Top of Supplied records

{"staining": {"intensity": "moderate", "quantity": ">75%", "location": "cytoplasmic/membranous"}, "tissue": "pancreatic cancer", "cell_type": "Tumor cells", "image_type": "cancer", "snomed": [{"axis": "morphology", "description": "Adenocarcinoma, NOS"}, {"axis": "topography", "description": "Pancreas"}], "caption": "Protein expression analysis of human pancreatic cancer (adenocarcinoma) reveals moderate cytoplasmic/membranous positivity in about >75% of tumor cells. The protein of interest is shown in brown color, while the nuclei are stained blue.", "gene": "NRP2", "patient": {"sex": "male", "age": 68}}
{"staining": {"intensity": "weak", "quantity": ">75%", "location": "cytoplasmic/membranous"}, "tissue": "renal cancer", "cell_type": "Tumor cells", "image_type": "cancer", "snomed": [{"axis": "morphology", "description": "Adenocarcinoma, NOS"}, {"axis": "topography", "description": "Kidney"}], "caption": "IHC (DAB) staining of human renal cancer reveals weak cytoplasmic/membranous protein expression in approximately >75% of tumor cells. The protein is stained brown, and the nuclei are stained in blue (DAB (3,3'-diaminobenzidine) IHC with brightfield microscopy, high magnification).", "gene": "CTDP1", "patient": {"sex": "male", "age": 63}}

Bottom of Supplied records
Top of Supplied records

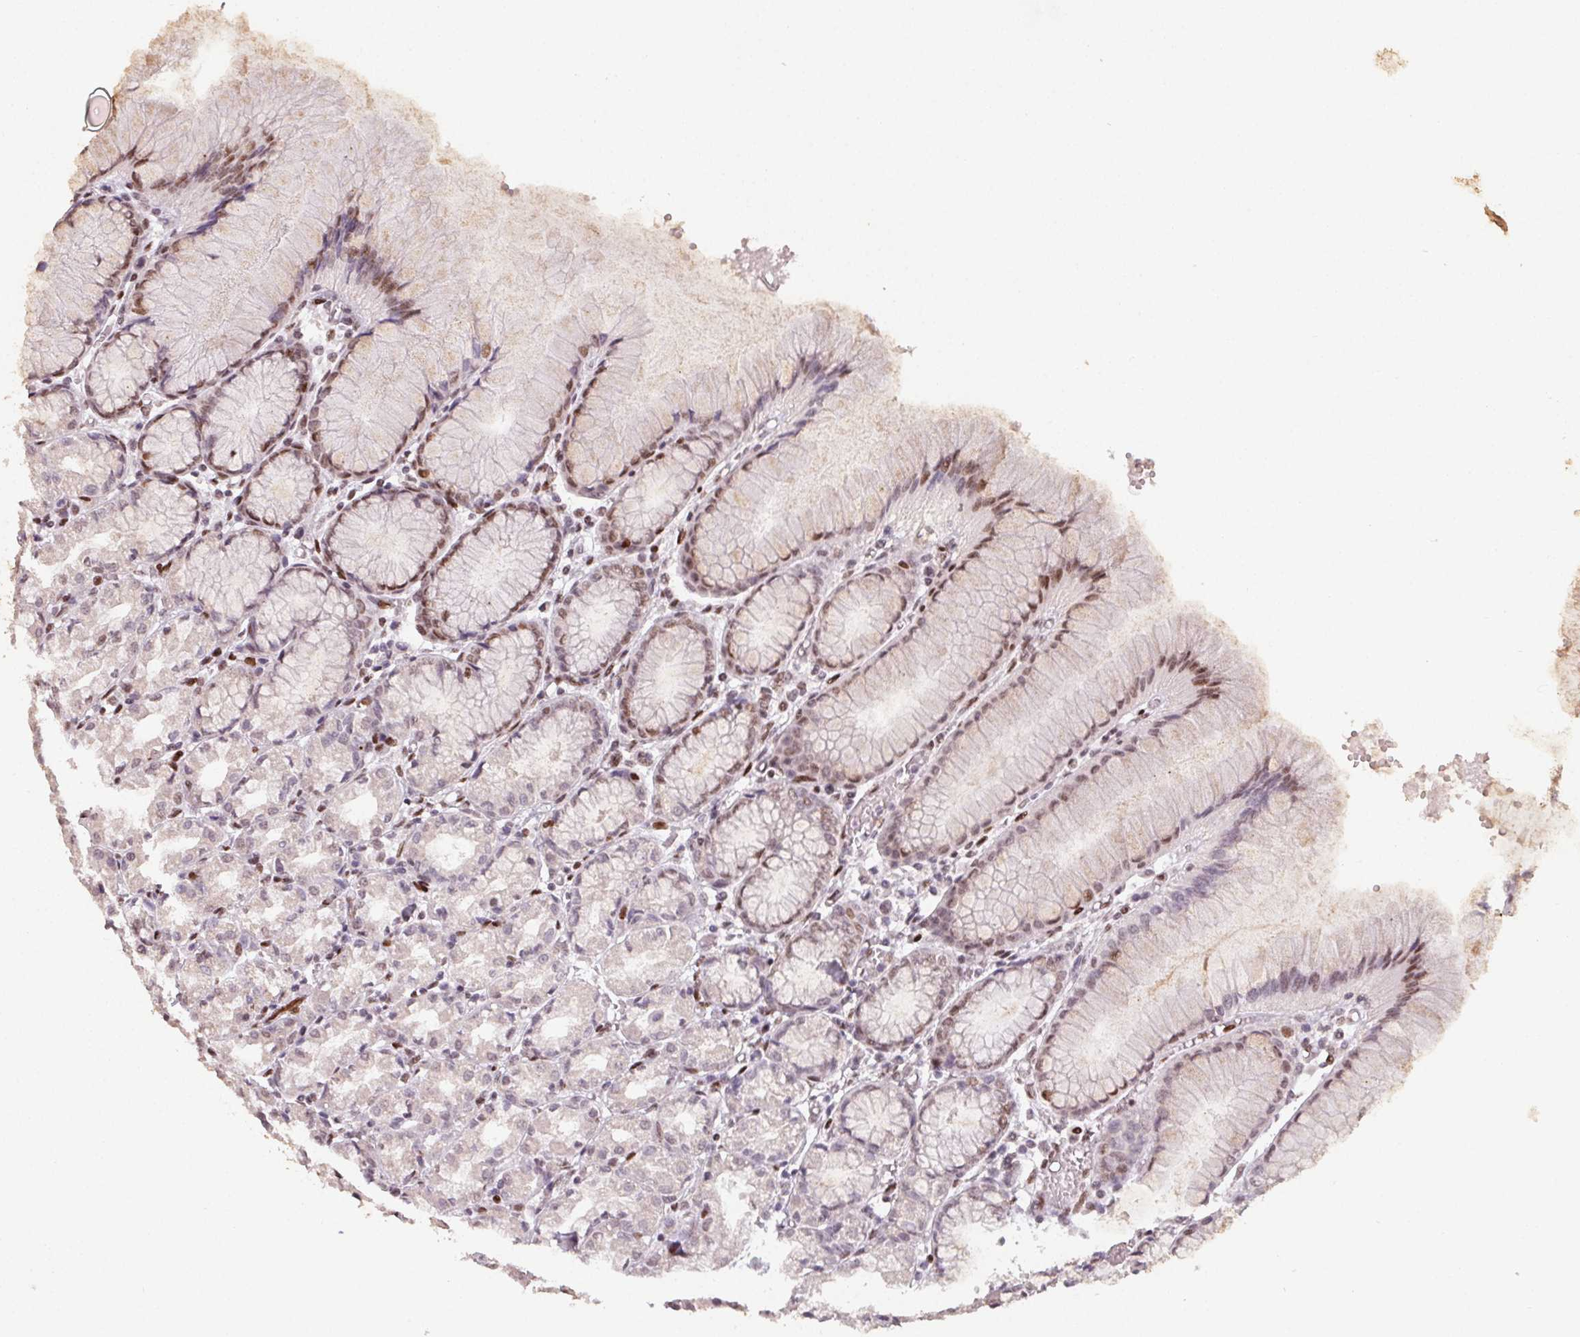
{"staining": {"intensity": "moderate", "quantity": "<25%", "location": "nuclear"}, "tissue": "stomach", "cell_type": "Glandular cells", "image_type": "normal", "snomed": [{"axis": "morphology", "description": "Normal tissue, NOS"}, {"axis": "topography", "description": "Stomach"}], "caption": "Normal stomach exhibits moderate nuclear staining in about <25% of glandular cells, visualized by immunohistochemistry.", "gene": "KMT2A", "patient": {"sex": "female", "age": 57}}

Bottom of Supplied records

▸ **Required action**:
Transcribe each line of the data above, unaltered, from the one where "expression analysis of" appears to the one where "(DAB) staining of" appears, inclusive of both.

▸ **Response to this task**:
{"staining": {"intensity": "moderate", "quantity": ">75%", "location": "cytoplasmic/membranous"}, "tissue": "pancreatic cancer", "cell_type": "Tumor cells", "image_type": "cancer", "snomed": [{"axis": "morphology", "description": "Adenocarcinoma, NOS"}, {"axis": "topography", "description": "Pancreas"}], "caption": "Protein expression analysis of human pancreatic cancer (adenocarcinoma) reveals moderate cytoplasmic/membranous positivity in about >75% of tumor cells. The protein of interest is shown in brown color, while the nuclei are stained blue.", "gene": "NRP2", "patient": {"sex": "male", "age": 68}}
{"staining": {"intensity": "weak", "quantity": ">75%", "location": "cytoplasmic/membranous"}, "tissue": "renal cancer", "cell_type": "Tumor cells", "image_type": "cancer", "snomed": [{"axis": "morphology", "description": "Adenocarcinoma, NOS"}, {"axis": "topography", "description": "Kidney"}], "caption": "IHC (DAB) staining of human renal cancer reveals weak cytoplasmic/membranous protein expression in approximately >75% of tumor cells. The protein is stained brown, and the nuclei are stained in blue (DAB (3,3'-diaminobenzidine) IHC with brightfield microscopy, high magnification).", "gene": "CTDP1", "patient": {"sex": "male", "age": 63}}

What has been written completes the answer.